When JP and Rory parted ways, Diamond’s appointment looked like nothing more than a stop-gap until someone of great experience came calling. When the hire became permanent, it was seen as the great case of nepotism for our time – jobs for the boys because the mighty McIlroy can’t get past his own ego to take a second opinion on board. McIlroy’s faltering results only heightened the scepticism but it was to be expected that Diamond would need time to fully grasp the weight of the job description. A few weeks of orientation, a learning curve here and there. What other job in this life comes without a bit of training?

Now, however, maybe those who dubbed Diamond as nothing more than a privileged pack horse might take note of McIlroy’s comments after last night’s win:

“People just think he’s my best friend and I got him on the bag because I didn’t want to listen to anyone else but that’s not true,” said McIlroy “Harry is an accomplished golfer and he has turned into one of the best caddies out here, if not the best. He’s so committed. He’s so professional. And having him by my side out there is so good, and it’s so comforting.

“He knows when to talk to me, whenever I need distracted, in terms of not thinking too much about what’s going on around me in the tournament, and he also knows when to say a couple of things. He’s been a big part of this.”

Indeed, just like McIlroy, Diamond grew up an exceptional amateur golfer in Ireland under coach Michael Bannon. A plus handicapper, he won the coveted West of Ireland championship at Rosses Point in 2012 and if it wasn’t for his entrepreneurial expertise, perhaps he would have joined his best friend down the professional path too. Instead, he’s been entrusted with the most lucrative caddie job in golf right now and is said to be as meticulous as a bag man can be in terms of preparing his charge for a course from week to week.

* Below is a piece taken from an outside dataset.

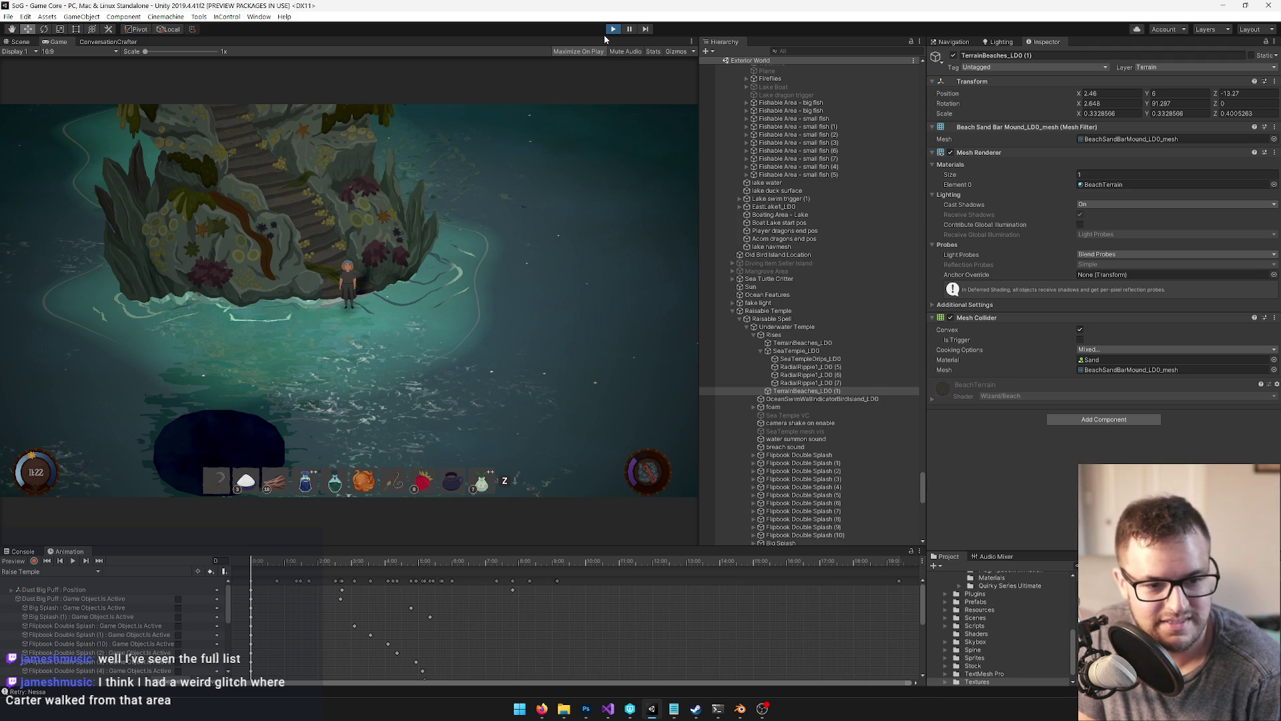
{"action": "left_click", "coordinate": [606, 33]}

No doubt his business acumen translates to the role. Forecasting figures, risk assessment, exploring any intricate detail that could gain an advantage over the opposition – Diamond is believed to shine brightest in this sphere. So perhaps, after all the negative press – we had our doubts too – it’s time to recognise where we were wrong and acknowledge that this powerhouse partnership, tight-knit, both on and off the course, could now prove a serial winner for many years to come.